Copy out the records below, changing "pose record" to "extrinsics record" and leaving everything else as it is. Omit the pictures from your copy.

*** Begin section ***

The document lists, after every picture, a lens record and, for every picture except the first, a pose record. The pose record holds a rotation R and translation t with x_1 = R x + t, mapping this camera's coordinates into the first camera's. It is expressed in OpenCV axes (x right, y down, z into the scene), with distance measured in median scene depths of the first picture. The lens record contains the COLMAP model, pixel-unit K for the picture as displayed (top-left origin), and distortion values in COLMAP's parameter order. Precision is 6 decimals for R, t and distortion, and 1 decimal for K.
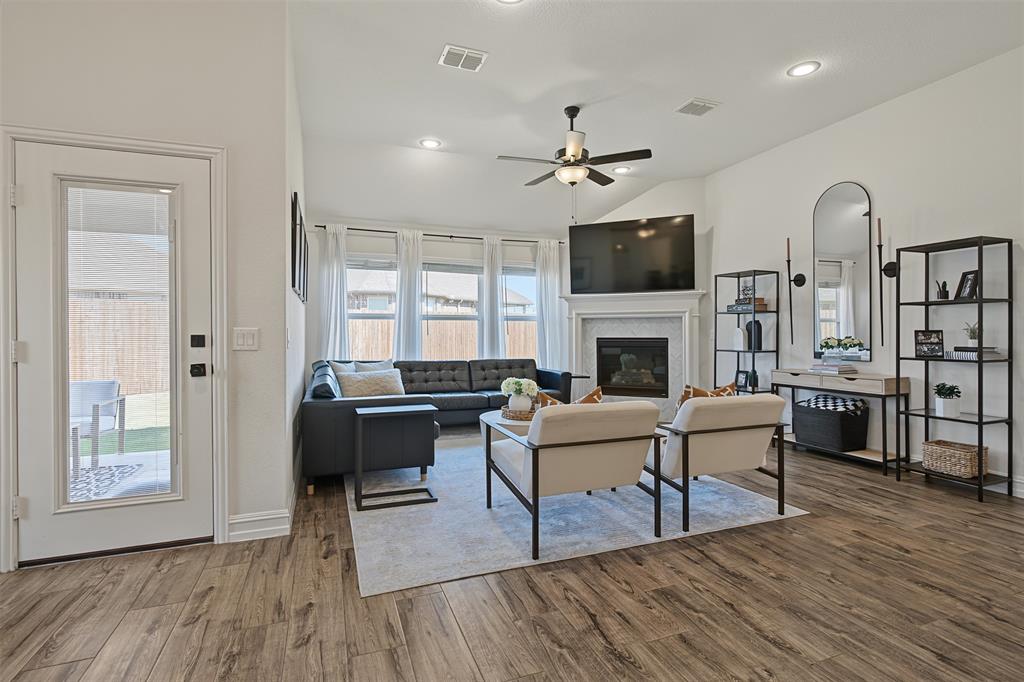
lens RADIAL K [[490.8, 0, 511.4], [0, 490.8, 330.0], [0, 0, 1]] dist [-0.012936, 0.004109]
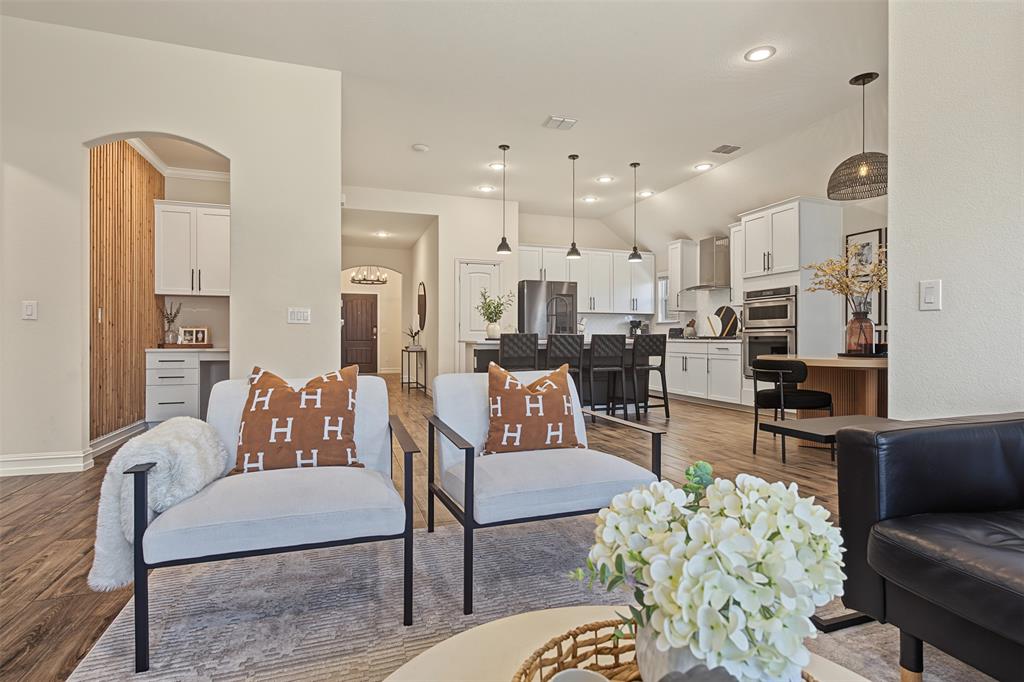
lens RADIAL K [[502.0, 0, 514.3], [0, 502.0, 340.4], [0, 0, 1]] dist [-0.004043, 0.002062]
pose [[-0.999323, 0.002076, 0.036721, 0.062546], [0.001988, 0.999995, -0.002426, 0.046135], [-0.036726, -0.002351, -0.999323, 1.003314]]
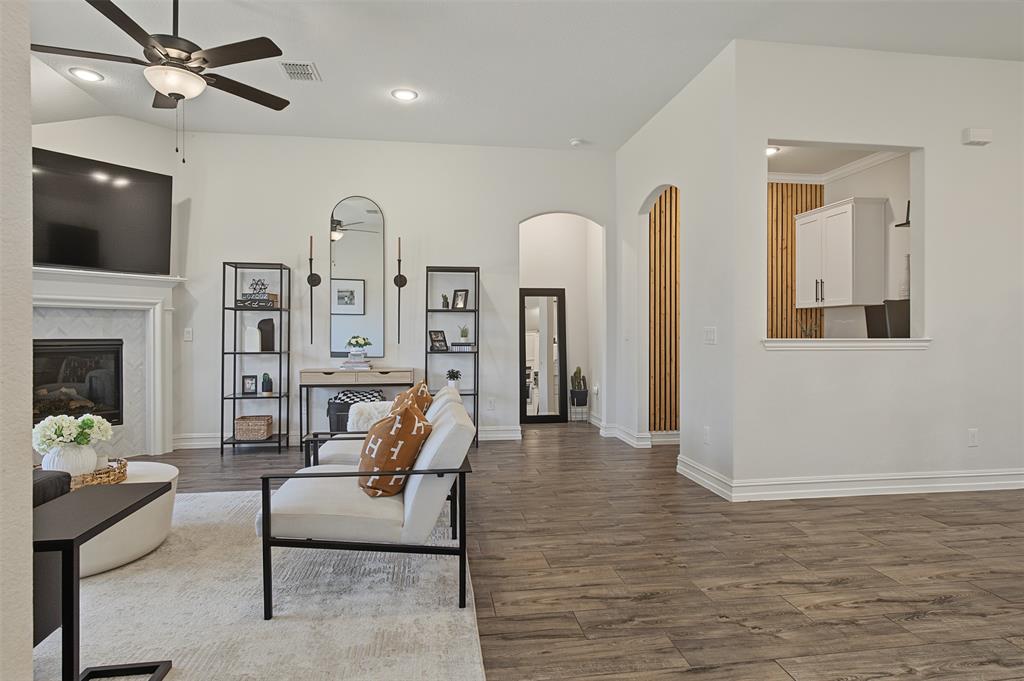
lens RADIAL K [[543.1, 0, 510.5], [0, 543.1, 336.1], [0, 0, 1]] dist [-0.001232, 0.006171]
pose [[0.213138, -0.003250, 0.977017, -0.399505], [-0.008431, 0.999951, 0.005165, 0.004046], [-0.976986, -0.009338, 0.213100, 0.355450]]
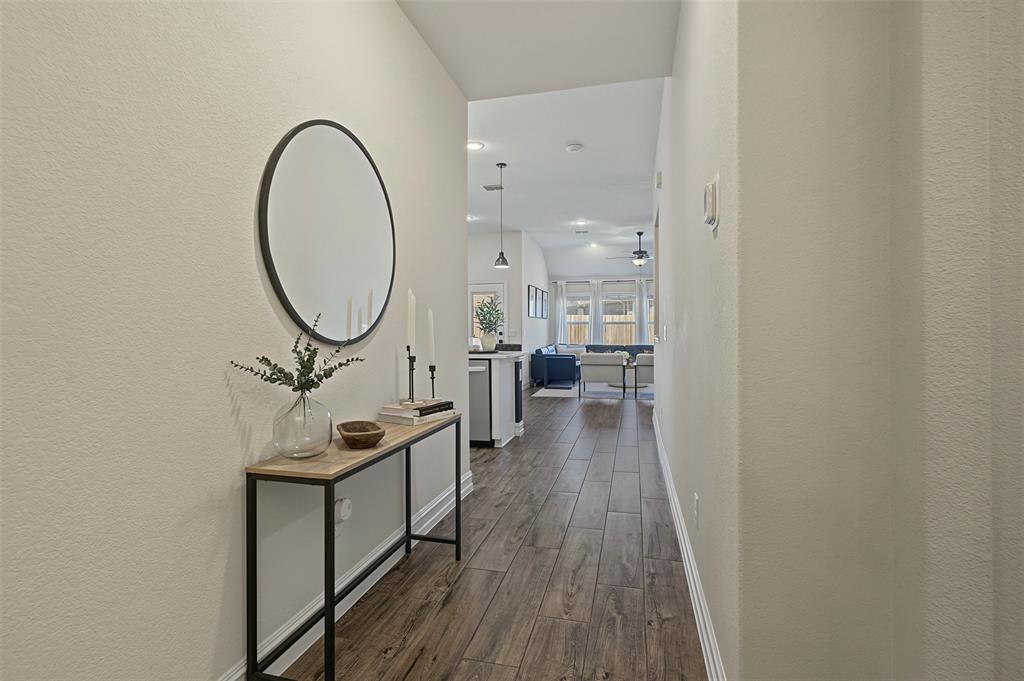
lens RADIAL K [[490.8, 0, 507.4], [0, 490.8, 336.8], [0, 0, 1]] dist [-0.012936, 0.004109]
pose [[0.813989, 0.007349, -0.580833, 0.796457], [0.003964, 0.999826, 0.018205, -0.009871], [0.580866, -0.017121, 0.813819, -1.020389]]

*** End section ***

Final answer:
The document lists, after every picture, a lens record and, for every picture except the first, a extrinsics record. The extrinsics record holds a rotation R and translation t with x_1 = R x + t, mapping this camera's coordinates into the first camera's. It is expressed in OpenCV axes (x right, y down, z into the scene), with distance measured in median scene depths of the first picture. The lens record contains the COLMAP model, pixel-unit K for the picture as displayed (top-left origin), and distortion values in COLMAP's parameter order. Precision is 6 decimals for R, t and distortion, and 1 decimal for K.
lens RADIAL K [[490.8, 0, 511.4], [0, 490.8, 330.0], [0, 0, 1]] dist [-0.012936, 0.004109]
lens RADIAL K [[502.0, 0, 514.3], [0, 502.0, 340.4], [0, 0, 1]] dist [-0.004043, 0.002062]
pose [[-0.999323, 0.002076, 0.036721, 0.062546], [0.001988, 0.999995, -0.002426, 0.046135], [-0.036726, -0.002351, -0.999323, 1.003314]]
lens RADIAL K [[543.1, 0, 510.5], [0, 543.1, 336.1], [0, 0, 1]] dist [-0.001232, 0.006171]
pose [[0.213138, -0.003250, 0.977017, -0.399505], [-0.008431, 0.999951, 0.005165, 0.004046], [-0.976986, -0.009338, 0.213100, 0.355450]]
lens RADIAL K [[490.8, 0, 507.4], [0, 490.8, 336.8], [0, 0, 1]] dist [-0.012936, 0.004109]
pose [[0.813989, 0.007349, -0.580833, 0.796457], [0.003964, 0.999826, 0.018205, -0.009871], [0.580866, -0.017121, 0.813819, -1.020389]]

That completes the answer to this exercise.